§ EXERCISE INPUTS:

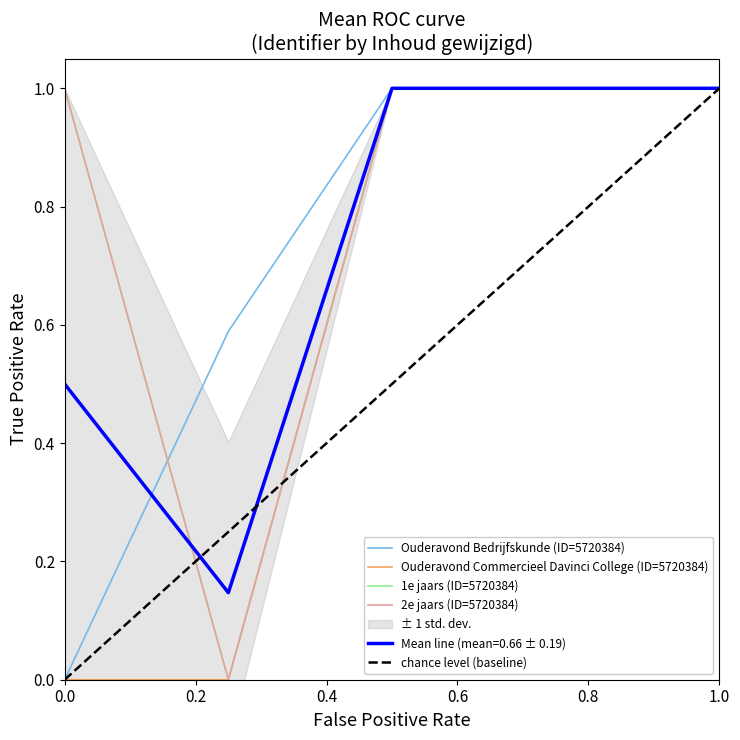

What is the maximum value for Ouderavond Commercieel Davinci College (ID=5720384)?

1.0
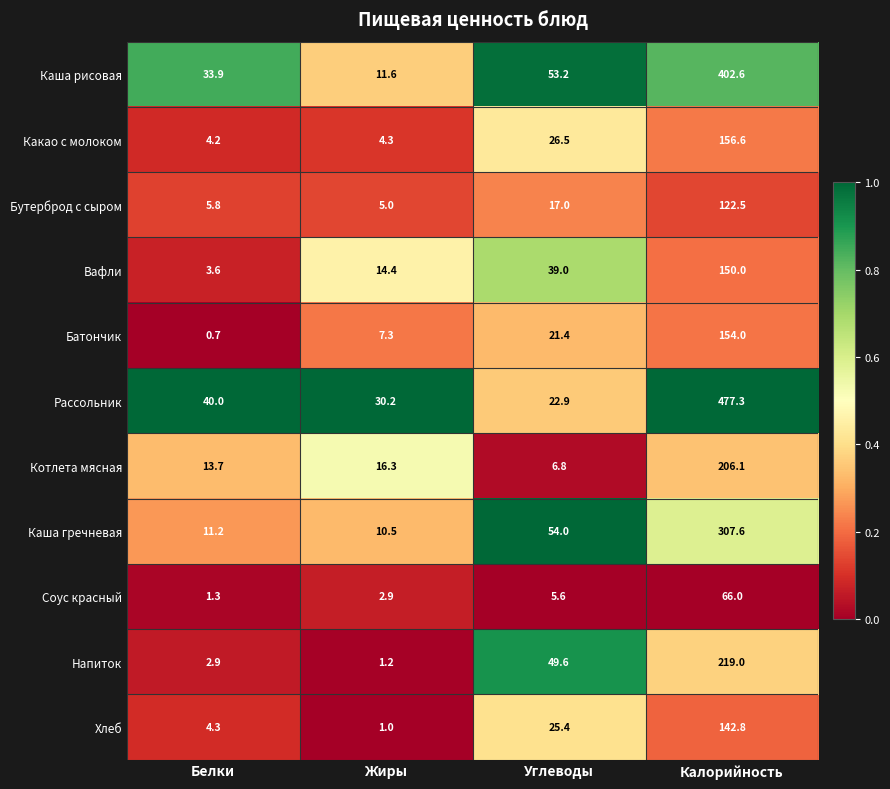

At Жиры, list the series in order from smallest to largest.

Хлеб, Напиток, Соус красный, Какао с молоком, Бутерброд с сыром, Батончик, Каша гречневая, Каша рисовая, Вафли, Котлета мясная, Рассольник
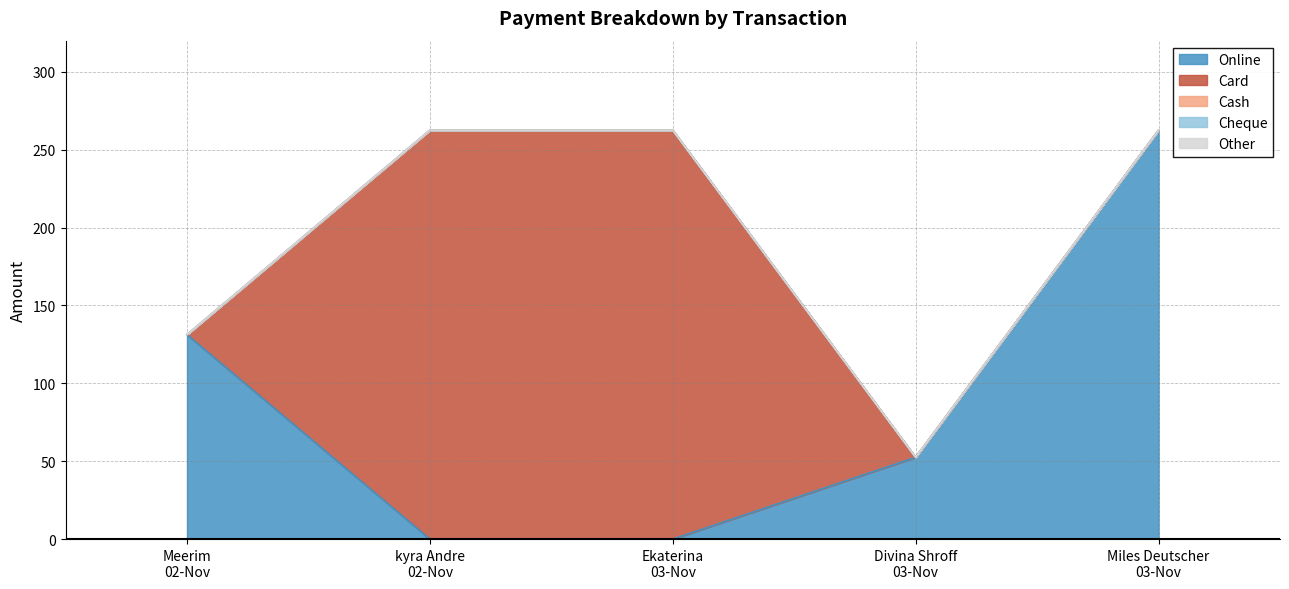

After their last crossing, which series has the higher values: Online or Card?

Online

§ TASK DESCRIPTION: Pull out every line of the rows above that contains the word "series".

§ WRITTEN REPLY:
At Жиры, list the series in order from smallest to largest.
After their last crossing, which series has the higher values: Online or Card?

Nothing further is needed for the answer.